Von Rainer Rupp
In unserer heutigen Gesellschaft fällt es vielen Menschen schwer, Realität von Fiktion zu trennen. Erhebungen zufolge glauben etwa 20 Prozent der US-Bürger und über 30 Prozent der Wähler der Demokratischen Partei, dass Männer Kinder gebären können. Ebenso wird weithin akzeptiert, dass ein genetisch männlicher Boxer bei den Olympischen Spielen die Goldmedaille im Frauenboxen gewinnen kann.
Es stellt sich die Frage, ob die Menschen dies wirklich glauben oder ob sie sich lediglich scheuen, eine gegenteilige Meinung öffentlich zu äußern.
Diese Entwicklung macht es verständlich, dass selbst angesehene sicherheitspolitische Experten die Welt so darstellen, wie es ihnen gefällt oder wie es vom Establishment erwartet wird. Ihre Beiträge werden oft von Fachkollegen gelobt und vom breiten Publikum als ultimative Wahrheit angesehen.
So widerspiegeln selbst die Publikationen der renommierten US-Zeitschrift Foreign Affairs zunehmend diesen gesellschaftlichen Niedergang. Ein kürzlich veröffentlichter Artikel mit dem Titel “Wie man Putin davon überzeugt, dass er verlieren wird: Der Westen muss zeigen, dass er in der Ukraine länger durchhält als Moskau” ist ein deutliches Beispiel dafür.
Professor Dan Altman legt dar, dass es das Ziel des Westens, angeführt von den Vereinigten Staaten, sei, Russland davon zu überzeugen, dass ein Sieg im Ukraine-Konflikt unerreichbar sei. Altman argumentiert, dass wirtschaftlicher Druck, andauernde militärische Unterstützung für Kiew und eine Intensivierung des Informationskrieges das Bild Russlands im Westen und auch in Russland selbst negativ beeinflussen könnten. Er sieht in dieser langwierigen Auseinandersetzung ein Spiel, in dem das verarmende und isolierte Russland letztlich nicht mithalten könne.
Altman behauptet weiterhin, dass Wirtschaftssanktionen ein Hauptwerkzeug des Westens bleiben. Durch deren Aufrechterhaltung und Verschärfung werde Russlands Zugang zu internationalen Märkten und wichtigen Technologien verwehrt, was die russische Wirtschaft zunehmend stranguliere.

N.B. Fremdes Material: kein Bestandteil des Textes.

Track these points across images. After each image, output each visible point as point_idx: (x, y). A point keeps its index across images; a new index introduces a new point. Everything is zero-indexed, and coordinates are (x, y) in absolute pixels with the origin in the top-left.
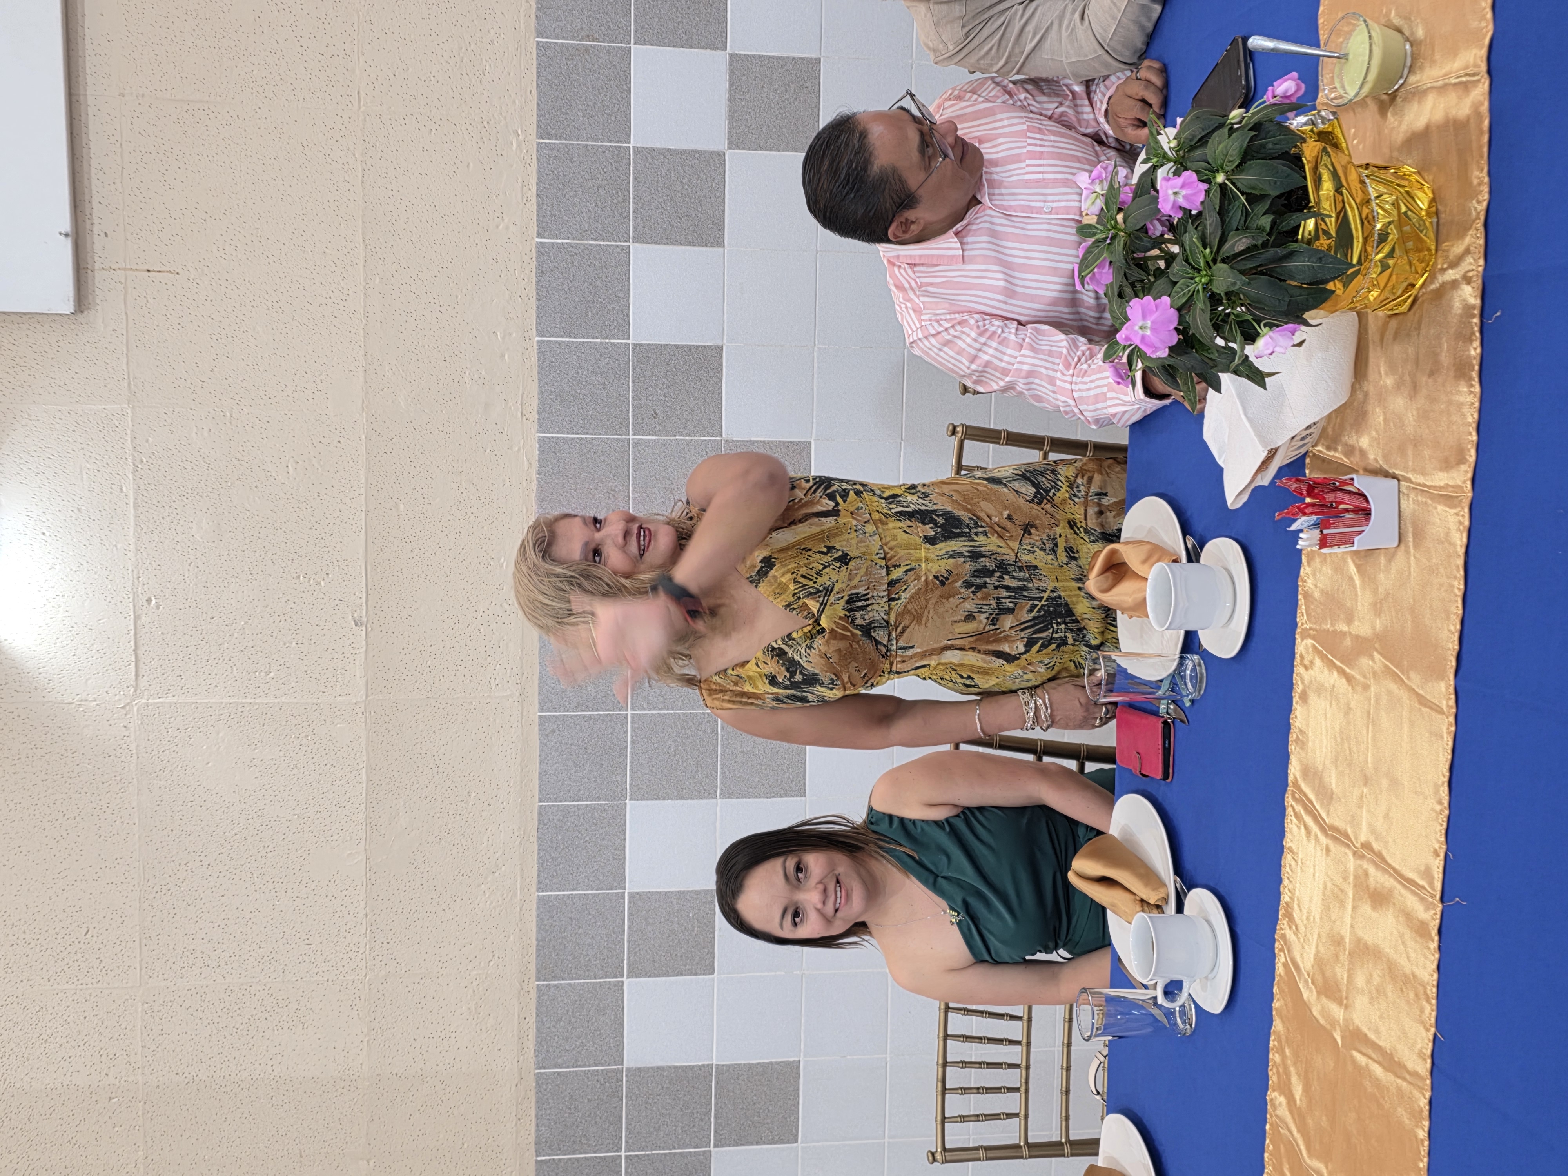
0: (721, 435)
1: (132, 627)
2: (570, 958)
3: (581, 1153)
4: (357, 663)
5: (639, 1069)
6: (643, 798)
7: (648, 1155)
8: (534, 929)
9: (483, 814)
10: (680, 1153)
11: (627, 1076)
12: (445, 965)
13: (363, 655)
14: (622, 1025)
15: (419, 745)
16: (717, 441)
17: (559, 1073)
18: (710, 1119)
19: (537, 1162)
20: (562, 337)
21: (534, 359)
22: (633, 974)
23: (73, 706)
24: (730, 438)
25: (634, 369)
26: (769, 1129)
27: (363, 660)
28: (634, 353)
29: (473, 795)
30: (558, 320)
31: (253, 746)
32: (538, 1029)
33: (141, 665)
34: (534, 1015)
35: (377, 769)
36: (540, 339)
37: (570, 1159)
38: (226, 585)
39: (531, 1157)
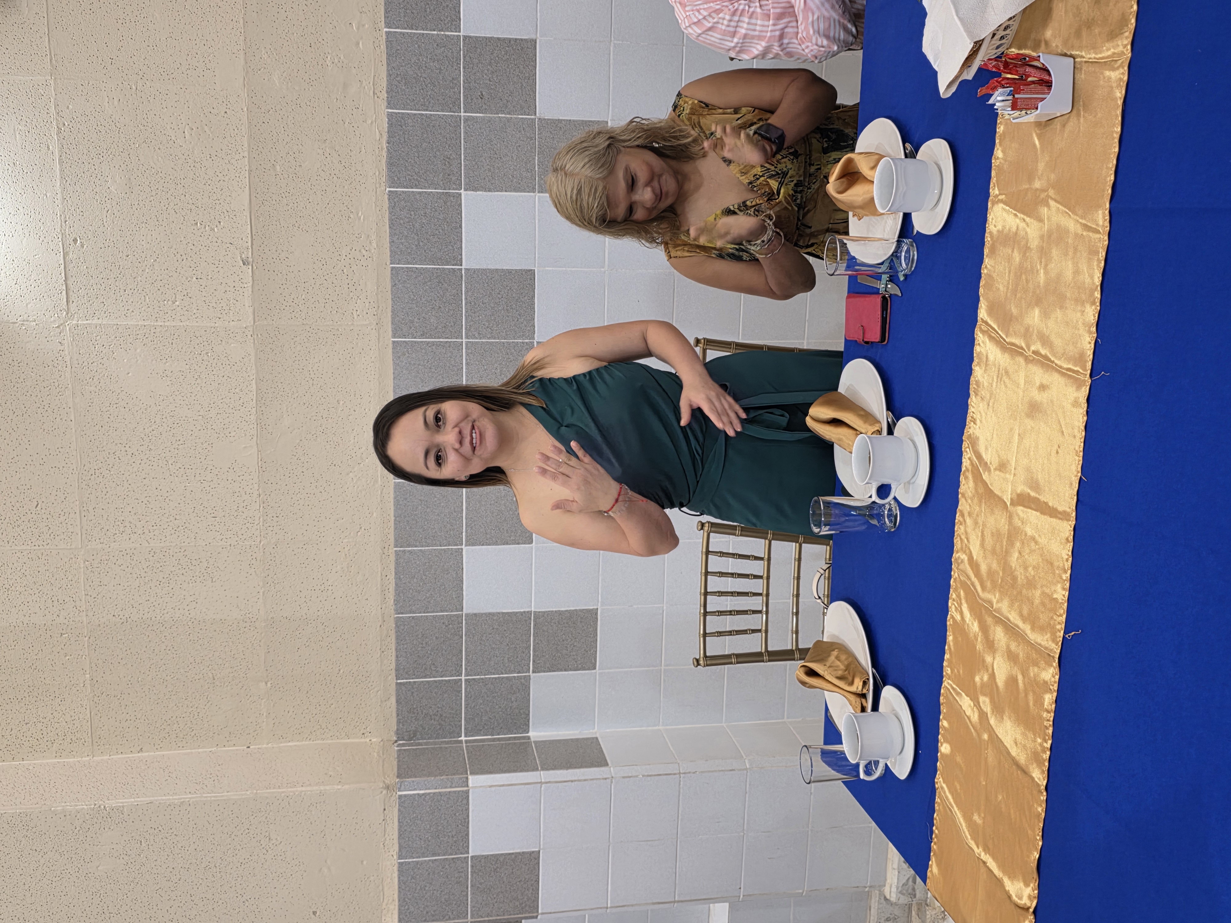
0: (535, 114)
1: (62, 262)
2: (421, 530)
3: (431, 678)
4: (246, 295)
5: (475, 614)
7: (482, 679)
8: (392, 508)
9: (350, 417)
10: (507, 678)
11: (466, 620)
12: (323, 534)
13: (250, 290)
14: (462, 581)
15: (297, 362)
16: (532, 119)
17: (413, 617)
18: (529, 652)
19: (397, 683)
20: (405, 29)
21: (383, 47)
22: (470, 543)
23: (17, 325)
24: (542, 116)
25: (464, 57)
26: (574, 659)
27: (250, 293)
28: (464, 43)
29: (341, 403)
30: (402, 15)
31: (164, 361)
32: (396, 584)
33: (71, 293)
34: (393, 573)
35: (265, 380)
36: (387, 30)
37: (422, 682)
38: (138, 229)
39: (392, 680)
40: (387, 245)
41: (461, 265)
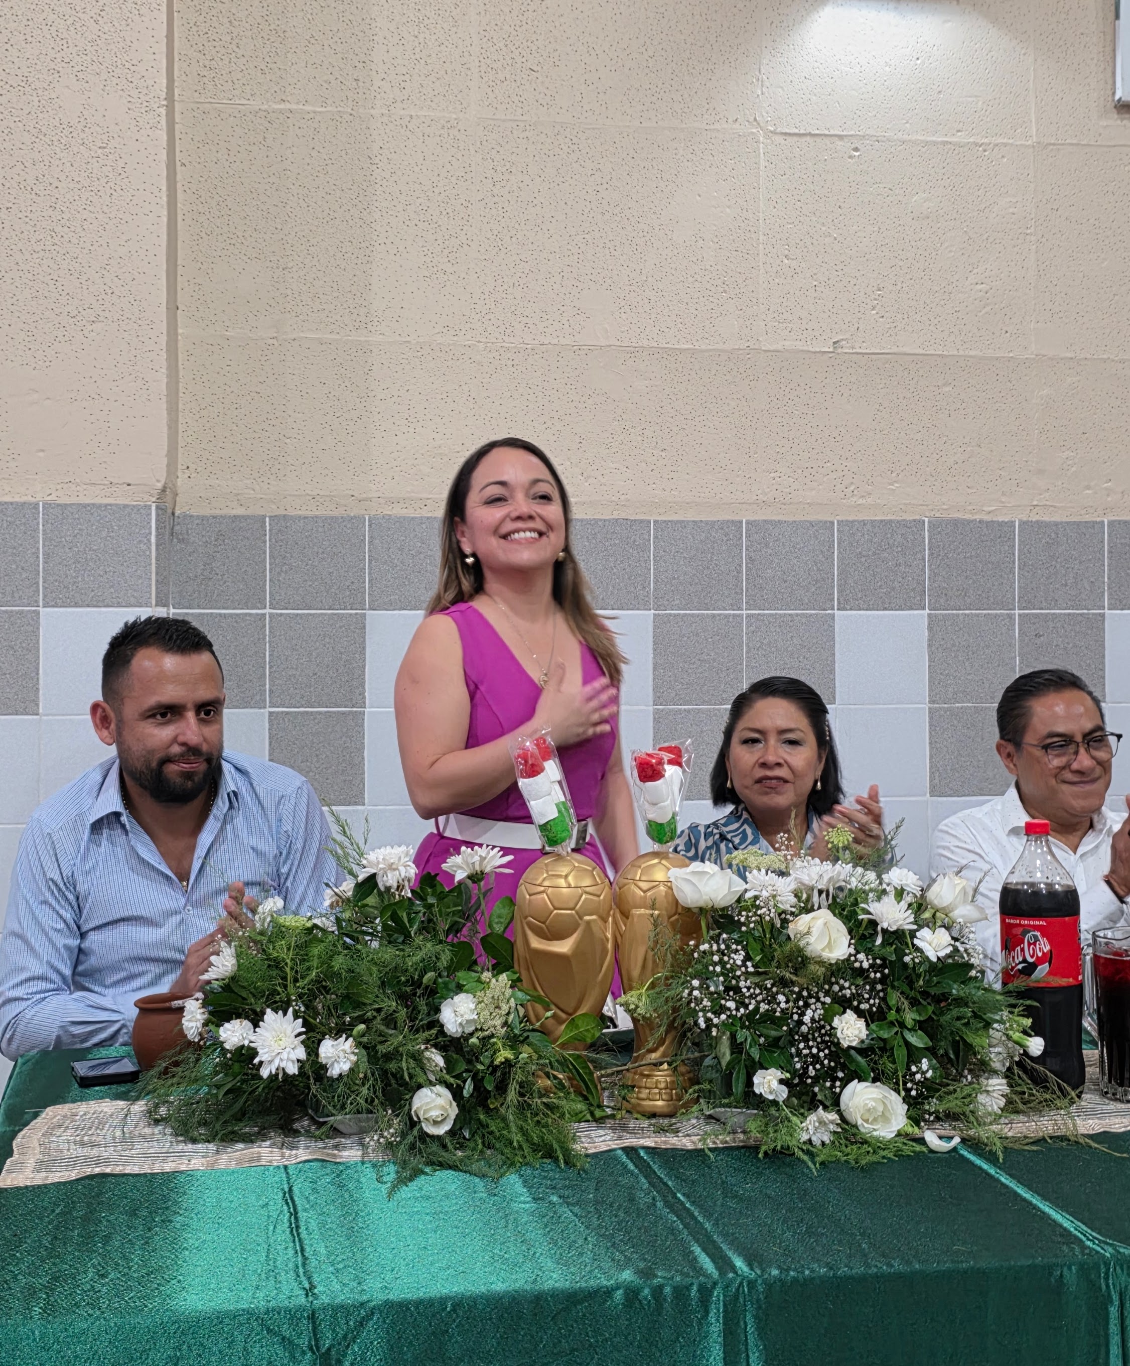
1: (832, 132)
4: (798, 343)
5: (364, 628)
6: (655, 627)
10: (265, 675)
11: (356, 614)
13: (805, 348)
17: (363, 541)
18: (302, 706)
19: (264, 517)
21: (1087, 518)
23: (757, 73)
25: (1081, 615)
28: (1096, 614)
30: (1124, 541)
31: (717, 240)
33: (796, 139)
35: (692, 360)
36: (1106, 523)
37: (265, 553)
38: (871, 222)
39: (270, 510)
40: (861, 517)
41: (838, 609)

Man muss sich fragen, auf welcher Basis Altman diese Behauptungen aufstellt, zumal Berichte über eine florierende russische Wirtschaft das Gegenteil nahelegen. Altman führt jedoch aus, dass die Sanktionen so gestaltet seien, dass sie keinen sofortigen Zusammenbruch Russlands provozieren würden, um unvorhersehbare Konsequenzen zu vermeiden. Stattdessen zielten sie darauf ab, Russland langfristig zu schwächen.
International wird Russland laut Altman diplomatisch isoliert. Dennoch bleibt weitgehend unerwähnt, dass sich über 90 Staaten des globalen Südens kürzlich in Russland zum BRICS+ Gipfel trafen, was kaum als Beleg für eine Isolation gesehen werden kann.
Im Bereich der Energiepolitik sei der Vorstoß zur Unabhängigkeit von russischem Gas die effektivste Strategie des Westens gewesen. Der Konflikt in der Ukraine habe Europa dazu veranlasst, sich rasch alternativen Energiequellen zuzuwenden, was den Einfluss Russlands erheblich reduziere.
Auch militärische Unterstützung sei ein zentrales Element der westlichen Strategie. Durch kontinuierliche Waffenlieferungen und militärische Trainingsmaßnahmen werde die Ukraine in die Lage versetzt, nicht nur zu verteidigen, sondern auch offensiv gegen Russland vorzugehen.
Letztlich jedoch bleibt unklar, wie nachhaltig diese Strategie sein kann. Die westlichen Bemühungen, Russland zu überdauern, könnten ungewollte und gefährliche Reaktionen hervorrufen. Auch steht die Einigkeit des Westens auf dem Prüfstand, insbesondere angesichts wirtschaftlicher Herausforderungen und politischer Spaltungen innerhalb der eigenen Reihen.
Dies zeigt, dass auch eine gut gemeinte Strategie erhebliche Risiken birgt. Am Ende wird die Zeit entscheiden, ob diese Bemühungen erfolgreich sein werden oder nicht.